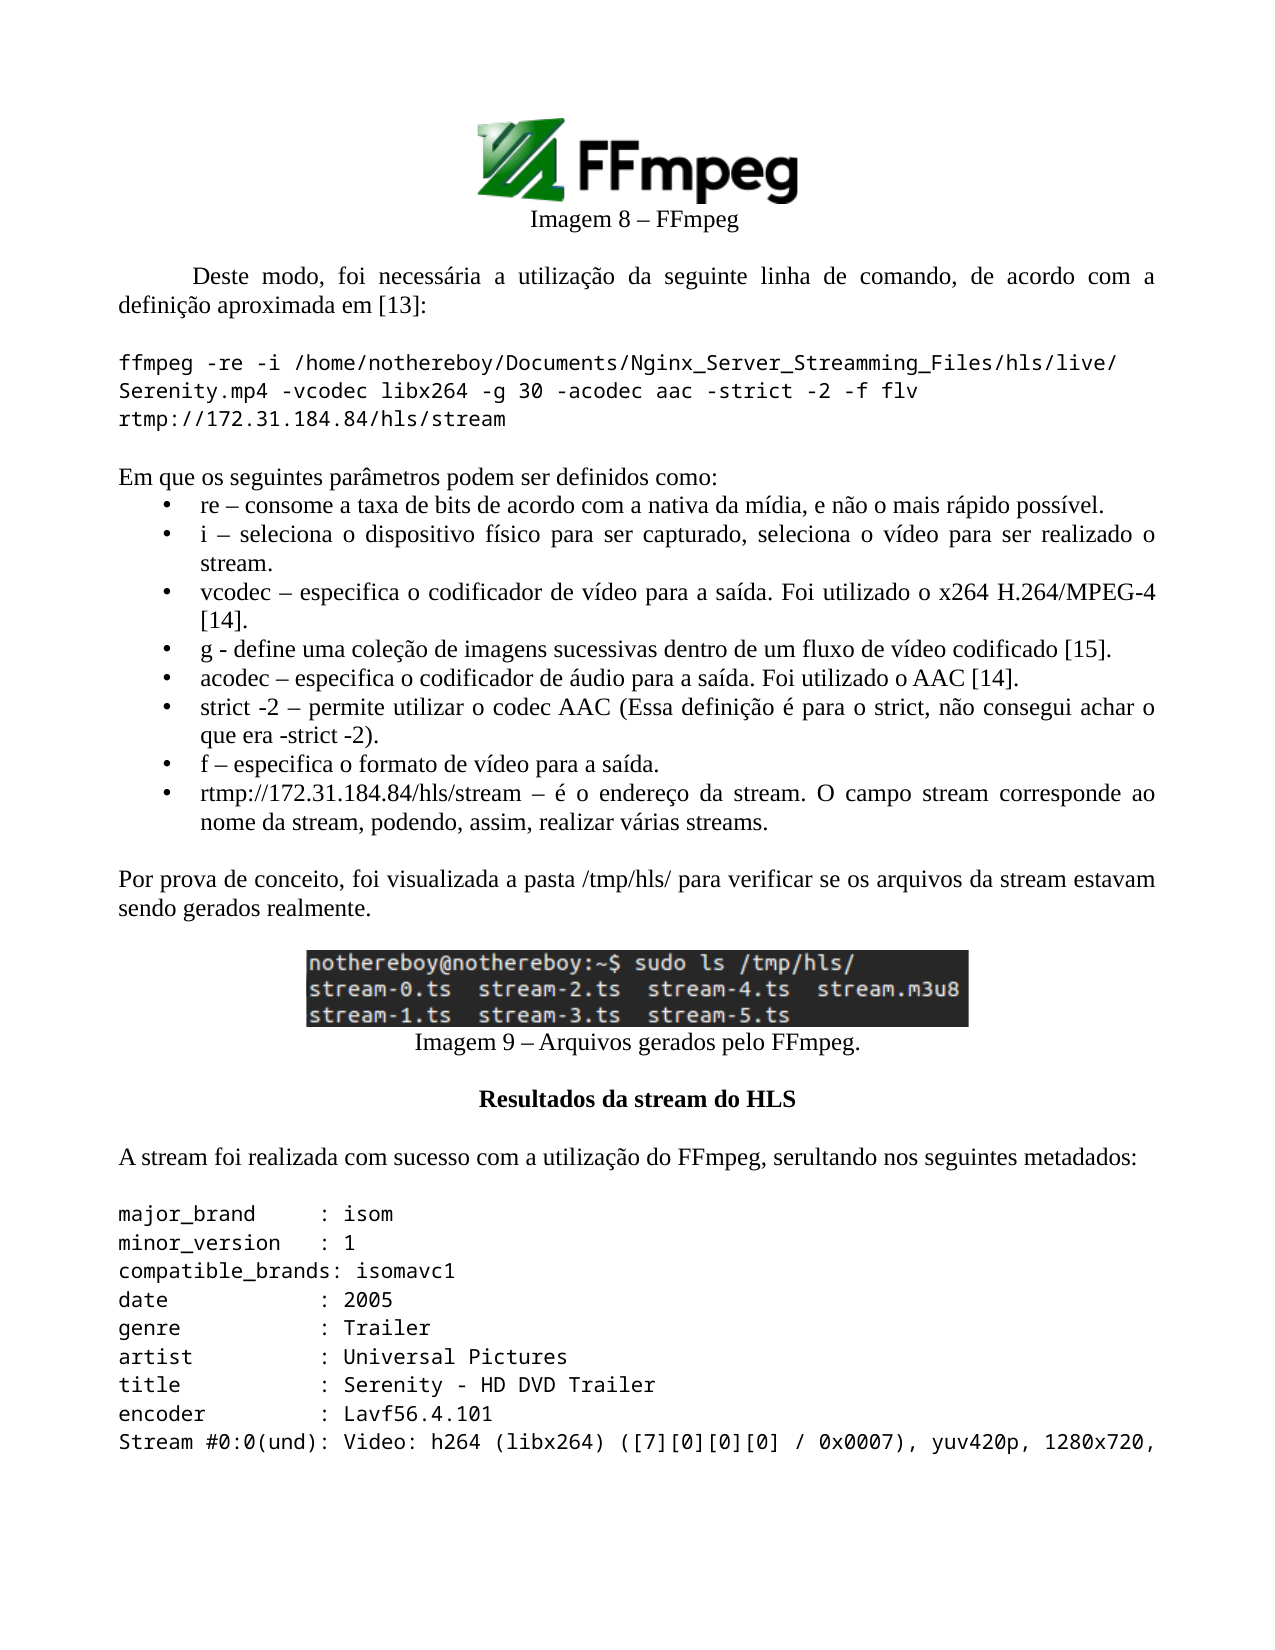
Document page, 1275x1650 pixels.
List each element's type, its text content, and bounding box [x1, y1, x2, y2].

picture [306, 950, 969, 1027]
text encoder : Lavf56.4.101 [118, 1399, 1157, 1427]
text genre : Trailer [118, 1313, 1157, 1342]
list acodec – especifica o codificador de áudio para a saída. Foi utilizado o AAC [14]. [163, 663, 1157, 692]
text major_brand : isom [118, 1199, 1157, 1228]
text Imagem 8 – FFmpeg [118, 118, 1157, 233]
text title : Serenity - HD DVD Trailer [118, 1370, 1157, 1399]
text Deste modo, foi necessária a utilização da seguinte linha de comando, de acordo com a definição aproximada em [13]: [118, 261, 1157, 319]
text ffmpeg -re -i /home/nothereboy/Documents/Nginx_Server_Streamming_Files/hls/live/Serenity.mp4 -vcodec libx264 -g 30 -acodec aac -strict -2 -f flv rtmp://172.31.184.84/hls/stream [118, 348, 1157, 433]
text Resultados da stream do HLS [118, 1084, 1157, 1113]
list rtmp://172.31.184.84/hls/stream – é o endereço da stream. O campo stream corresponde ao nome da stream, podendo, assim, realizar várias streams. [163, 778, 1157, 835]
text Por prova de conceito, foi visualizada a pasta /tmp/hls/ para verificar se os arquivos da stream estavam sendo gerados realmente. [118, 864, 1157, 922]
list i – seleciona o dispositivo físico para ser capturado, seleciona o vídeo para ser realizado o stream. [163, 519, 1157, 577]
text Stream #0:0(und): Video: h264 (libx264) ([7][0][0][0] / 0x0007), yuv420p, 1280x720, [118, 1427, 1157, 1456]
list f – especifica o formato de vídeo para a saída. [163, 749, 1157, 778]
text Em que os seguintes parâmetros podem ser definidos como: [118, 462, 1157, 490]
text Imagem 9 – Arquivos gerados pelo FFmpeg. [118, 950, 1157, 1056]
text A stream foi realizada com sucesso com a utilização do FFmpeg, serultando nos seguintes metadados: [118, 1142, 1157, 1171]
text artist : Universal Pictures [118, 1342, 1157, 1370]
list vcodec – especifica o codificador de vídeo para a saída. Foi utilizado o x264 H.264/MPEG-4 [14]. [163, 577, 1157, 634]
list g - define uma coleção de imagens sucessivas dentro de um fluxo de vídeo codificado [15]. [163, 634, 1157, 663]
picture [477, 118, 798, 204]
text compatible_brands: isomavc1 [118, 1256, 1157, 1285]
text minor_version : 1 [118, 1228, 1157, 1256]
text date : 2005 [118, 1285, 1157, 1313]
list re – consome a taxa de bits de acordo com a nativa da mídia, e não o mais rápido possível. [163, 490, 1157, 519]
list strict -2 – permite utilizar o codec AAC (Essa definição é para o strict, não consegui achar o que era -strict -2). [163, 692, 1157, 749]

■ ■ ■ ■

Copy every line of the entries above verbatim, leaving out the pictures.

__Correct response__:
Document page, 1275x1650 pixels.
List each element's type, its text content, and bounding box [x1, y1, x2, y2].

picture [306, 950, 969, 1027]
text encoder : Lavf56.4.101 [118, 1399, 1157, 1427]
text genre : Trailer [118, 1313, 1157, 1342]
list acodec – especifica o codificador de áudio para a saída. Foi utilizado o AAC [14]. [163, 663, 1157, 692]
text major_brand : isom [118, 1199, 1157, 1228]
text Imagem 8 – FFmpeg [118, 118, 1157, 233]
text title : Serenity - HD DVD Trailer [118, 1370, 1157, 1399]
text Deste modo, foi necessária a utilização da seguinte linha de comando, de acordo com a definição aproximada em [13]: [118, 261, 1157, 319]
text ffmpeg -re -i /home/nothereboy/Documents/Nginx_Server_Streamming_Files/hls/live/Serenity.mp4 -vcodec libx264 -g 30 -acodec aac -strict -2 -f flv rtmp://172.31.184.84/hls/stream [118, 348, 1157, 433]
text Resultados da stream do HLS [118, 1084, 1157, 1113]
list rtmp://172.31.184.84/hls/stream – é o endereço da stream. O campo stream corresponde ao nome da stream, podendo, assim, realizar várias streams. [163, 778, 1157, 835]
text Por prova de conceito, foi visualizada a pasta /tmp/hls/ para verificar se os arquivos da stream estavam sendo gerados realmente. [118, 864, 1157, 922]
list i – seleciona o dispositivo físico para ser capturado, seleciona o vídeo para ser realizado o stream. [163, 519, 1157, 577]
text Stream #0:0(und): Video: h264 (libx264) ([7][0][0][0] / 0x0007), yuv420p, 1280x720, [118, 1427, 1157, 1456]
list f – especifica o formato de vídeo para a saída. [163, 749, 1157, 778]
text Em que os seguintes parâmetros podem ser definidos como: [118, 462, 1157, 490]
text Imagem 9 – Arquivos gerados pelo FFmpeg. [118, 950, 1157, 1056]
text A stream foi realizada com sucesso com a utilização do FFmpeg, serultando nos seguintes metadados: [118, 1142, 1157, 1171]
text artist : Universal Pictures [118, 1342, 1157, 1370]
list vcodec – especifica o codificador de vídeo para a saída. Foi utilizado o x264 H.264/MPEG-4 [14]. [163, 577, 1157, 634]
list g - define uma coleção de imagens sucessivas dentro de um fluxo de vídeo codificado [15]. [163, 634, 1157, 663]
picture [477, 118, 798, 204]
text compatible_brands: isomavc1 [118, 1256, 1157, 1285]
text minor_version : 1 [118, 1228, 1157, 1256]
text date : 2005 [118, 1285, 1157, 1313]
list re – consome a taxa de bits de acordo com a nativa da mídia, e não o mais rápido possível. [163, 490, 1157, 519]
list strict -2 – permite utilizar o codec AAC (Essa definição é para o strict, não consegui achar o que era -strict -2). [163, 692, 1157, 749]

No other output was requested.